According to a November survey of 1,200 members by the American Hotel and Lodging Association, one-third of respondents were facing bankruptcy or sale by the end of 2020 – almost every respondent said they would apply for more federal aid when available. Meanwhile, hope for increasing bookings is still far off, as a survey of 2,200 travelers found that just 30% have taken an overnight vacation since March and 44% said their next such trip won’t likely be for another year.
So how can we avert major state job losses tied to those travelers and ensure that retail and service businesses also see improved revenue streams in 2021? By ensuring that our DMOs get a piece of the stimulus funds flowing from Congress down through state and county coffers.

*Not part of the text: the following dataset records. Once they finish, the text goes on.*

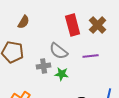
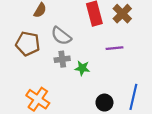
gray semicircle: (59, 51) -> (61, 36), moved

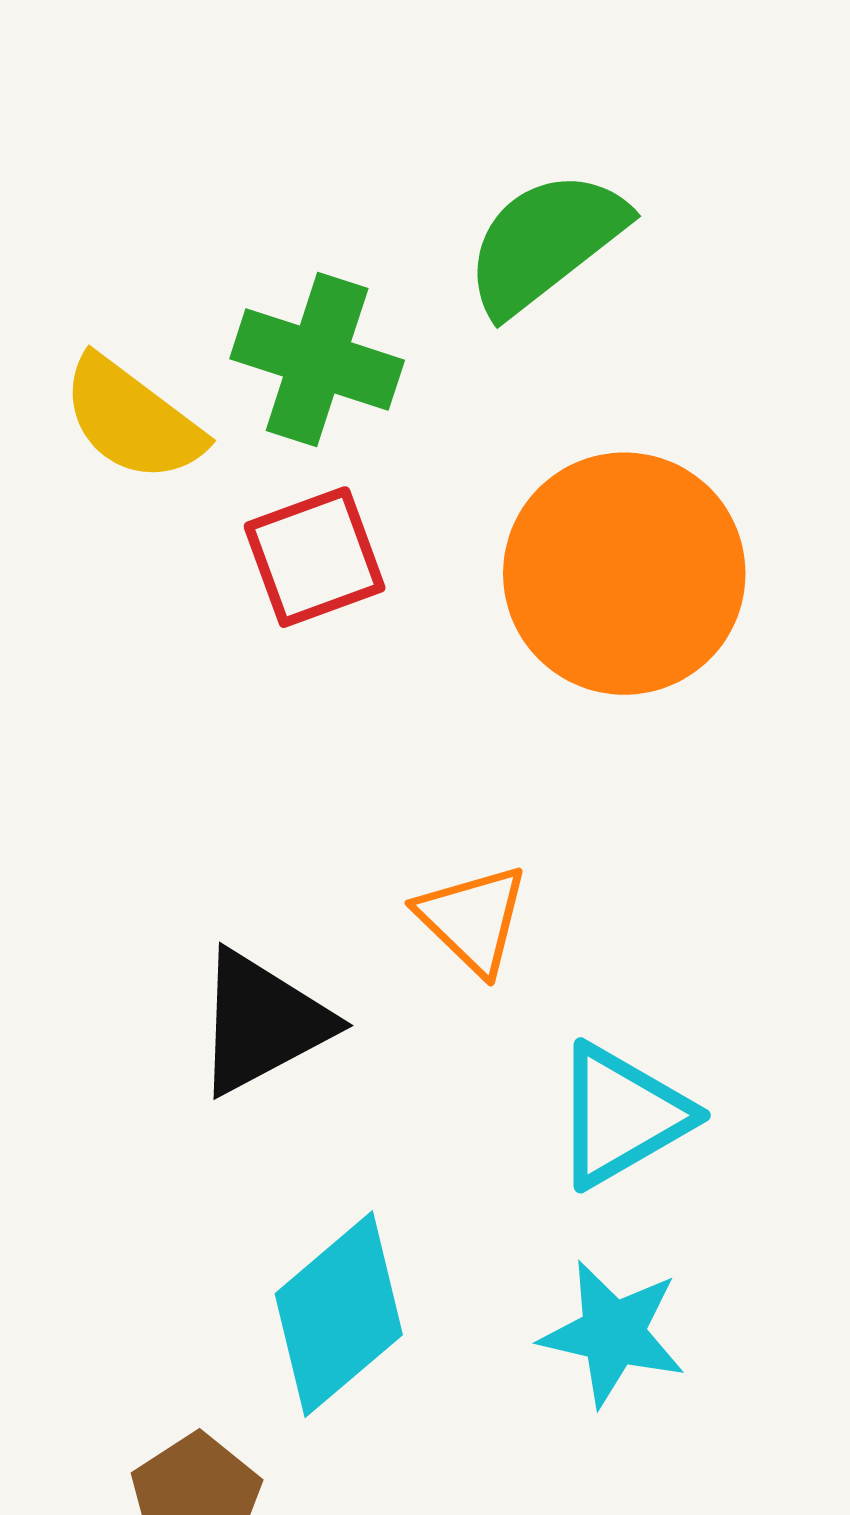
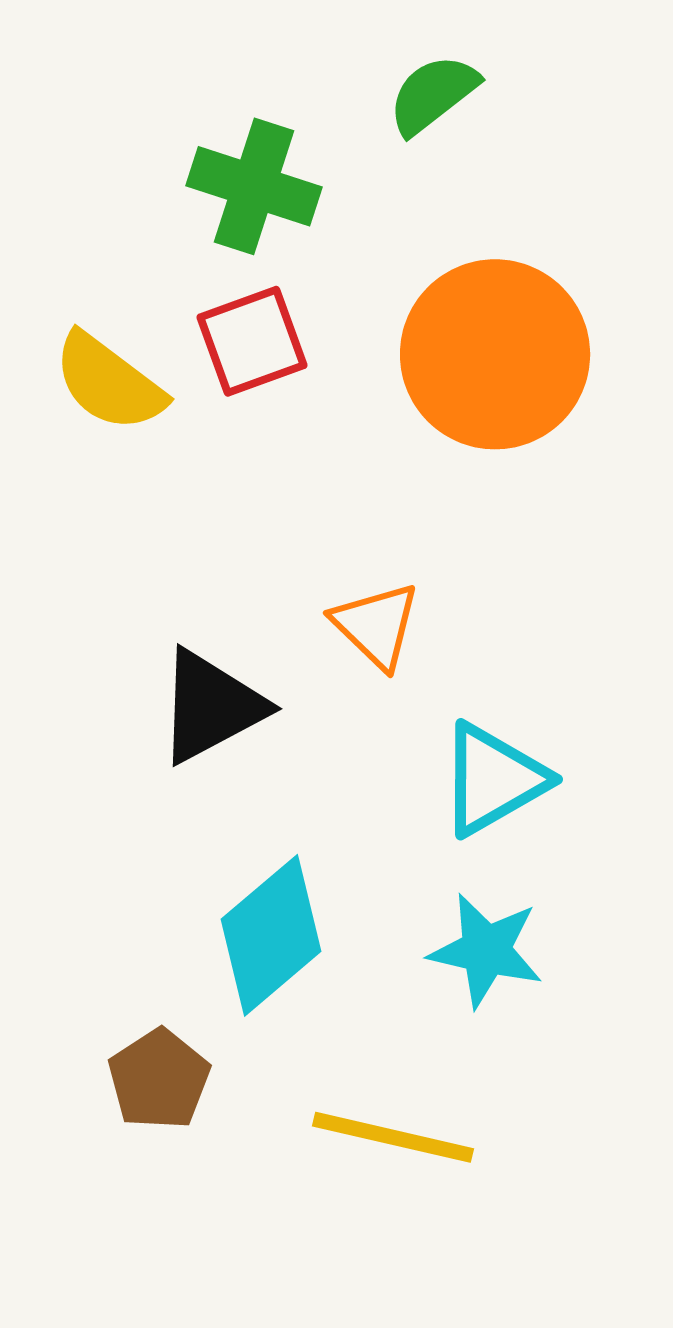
green semicircle: (545, 242) -> (433, 94), size x0.7
yellow semicircle: (132, 419) -> (109, 382), moved

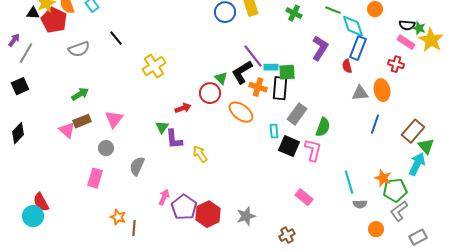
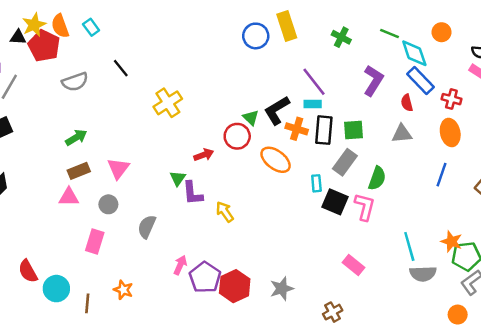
blue rectangle: (358, 48) -> (420, 80), turned -65
purple line: (253, 56) -> (314, 82), moved
red cross: (396, 64) -> (451, 99), moved
green square: (287, 72) -> (354, 130), moved
gray triangle: (360, 93) -> (402, 134), moved
pink triangle: (67, 130) -> (69, 197), moved, turned -42
gray semicircle: (360, 204) -> (423, 274), size x1.5
cyan circle: (33, 216) -> (56, 289), moved
brown line: (134, 228) -> (87, 303), moved
orange circle: (376, 229) -> (458, 315), moved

To date, funds that have flowed from the federal CARES Act in March and the second Coronavirus Relief bill in December have not appropriated funds to help with marketing. The latest funding opened eligibility for the U.S. Small Business Administration’s Paycheck Protection Program to DMOs, ensuring they won’t lose valuable staff members for a few more months, but most other support went directly to affected industries like airlines and transit companies.
States either need more leeway in using the federal funds for tourism marketing in a future stimulus package or Delaware needs to appropriate one-time allocations of taxpayer funds to DMOs to ensure a robust tourism showing in the second half of 2021.
The former is possible, as we saw Congress take up the pleas of the live arts industry with the inclusion of the Save Our Stages Act in the latest relief funding. That $15 billion appropriation created SBA grants for concert venues, performing art centers, theaters, and museums with 500 or fewer employees impacted by the pandemic. Grants up to $10 million can be used on payroll costs, rent, utilities, advertising, theatrical productions, and more.
The latter approach can be more directly addressed. While our DMOs wait, we’ve seen neighboring states working through loopholes in the CARES Act allocations. In Pennsylvania, places like Lancaster, Philadelphia, Montgomery County, and Bucks County have reached Delawarean TV viewers with ads about their COVID-19 safety protocols – all but a wink and a nod marketing that they’re safe enough to visit.
Our neighbors aren’t alone. Tennessee created a $25 million tourism program from CARES Act funds in a similar fashion, including $15 million for grants to its DMOs to market its safety to visitors. Alabama created a $10 million program, while Wyoming did the same with $5 million. Cities have followed the same formula, including Indianapolis, which spent $1 million, and Tampa Bay, which spent $2 million.
In 2018, the most recent data available, Delaware saw 9.2 million visitors, more than two-thirds of whom came from nearby metropolitan areas in the Mid-Atlantic and Northeast like Philadelphia, Baltimore, New York and Washington, D.C. They brought an estimated $3.5 billion economic impact and paid $545.1 million in state and local taxes and fees.
Without that spending, Delaware households would have either seen a reduction in services or an estimated additional $1,562 in taxes. Tourism is the state’s fourth-largest private employment sector, employing more than 40,000 people, many of whom also live and spend here. Thus, our commitment to ensuring those out-of-state license plates return to Rehoboth Beach, Wilmington or Newark next year is vital to not only our state businesses, but frankly our own wallets as well.